A new partnership among the Environmental Protection Agency, a Delaware water quality group and a clean-tech startup hopes to use a network of trash-catching devices to help close data gaps on microplastics.
The Partnership for the Delaware Estuary and the Australian company that builds the devices, Seabin, launched the effort in June by putting two of the machines in rivers in Philadelphia to monitor water quality and collect garbage, with a special interest on plastics.
"Everyone's seen the plastic bottles that are floating down the river, or if you've walked alongside the river, you've seen food wrappers or different things," said Angela Padeletti, operations director for Wilmington, Del.-based PDE. "But it's not just those big things. It's the smaller plastics that people might not be able to see just underneath the surface."
The devices, which are also called seabins, are a sort of trash can in the water that sucks in material, both to clean up rivers and gather information for research.
For the 12-month project along the Delaware River, Seabin staff will empty the bins daily. The company has donated supplies and staff time to the partnership.
The bins include water sensors that connect to a cloud-based software platform Seabin is developing.
Seabin CEO and co-founder Pete Ceglinski said in a news release that the project "reinforces the need for immediate solutions to the global problem of plastic pollution in our waterways and our oceans."
"Our project goal is to work together in closing the data gap of microplastics and contaminants in the Delaware [River] whilst engaging the local community with educational and prevention programs," he said.
The company sees the monitoring technology playing a key role.
"Seeing the new tech in the water, operating, how efficient it was and with its cloud-based capabilities, gave us a glimpse of the future today," said Bryan Plante, Seabin's U.S. general manager.
EPA said in a news release it hopes the devices can provide valuable information on the types and volume of trash, and its relationship to storms and flooding.
"Partnerships like this lead to innovation and accelerate progress," said Adam Ortiz, EPA's mid-Atlantic regional administrator. "We all hate seeing trash floating in our waters and this device is part of the solution. Not only is it pretty cool to watch, but the monitoring and maintenance of the devices can create jobs in public works and sciences."

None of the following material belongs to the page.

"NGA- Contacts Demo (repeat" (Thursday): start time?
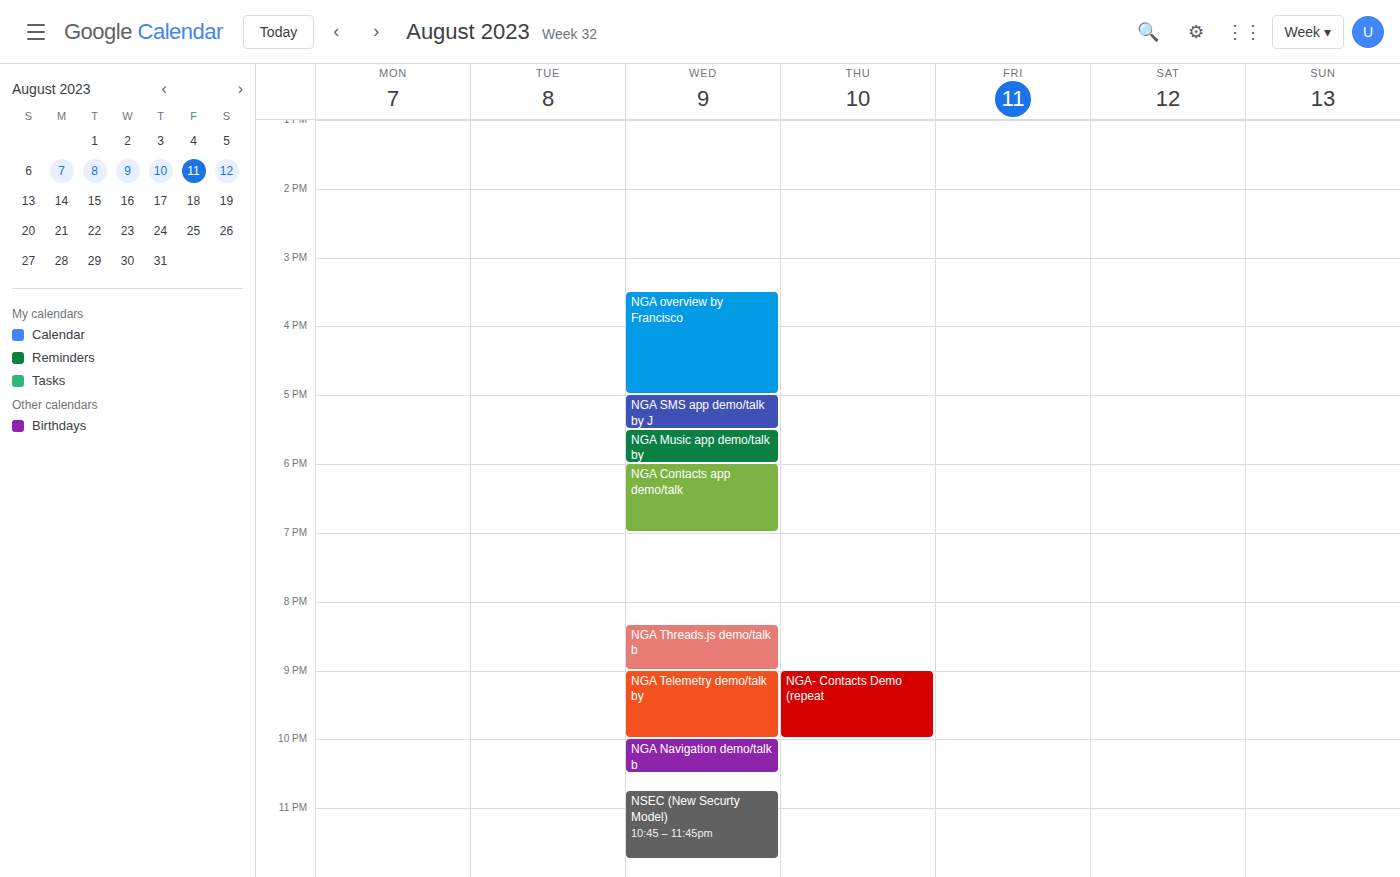
9:00 PM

The bins currently are in two spots, at the Bartram's Garden dock and by the Pier 3 marina in Philadelphia. Another will be placed in Wiggins Park in Camden, N.J., in the next few weeks.
"One Seabin is not going to filter obviously a large amount of water and that's true, but any little bit can help," Padeletti said. "First of all, [we're] taking that plastic out of the waterways.
"And second of all, we, the Partnership for the Delaware Estuary, see this as a tool, to get again, back to the bigger question of what kind of plastics are in our waterways and to educate people about how much are in the waterways," she said.
The bins need to be placed in spots within a specific tidal range and water depth, and they need access to a power supply.
EPA and PDE play very different roles. PDE has more focus on education and outreach about the project and the findings. It plans to start the education process later this year as more data is analyzed.
"When we get that data and information to see consistently kind of what we're capturing, then we'll start talking with educators and the community about what we're seeing in specific regions," Padeletti said.
EPA provides more technical assistance and has funded PDA's educational side of the project. It also helped to find the best areas to locate the bins.
Moving forward, Padeletti said the program will be looking for more funding to expand.
Right now, PDE does not know much about the plastics that have been found, but it has started testing and identifying.
"What we hope to gain is a better understanding of what's really in our waterways and then to take that information back and to figure out how to have less of those plastics in our waterways in the end," Padeletti said.
Seabin is also launching in Los Angeles in Marina Del Rey, where it has eight bins, but it will be expanding to 30.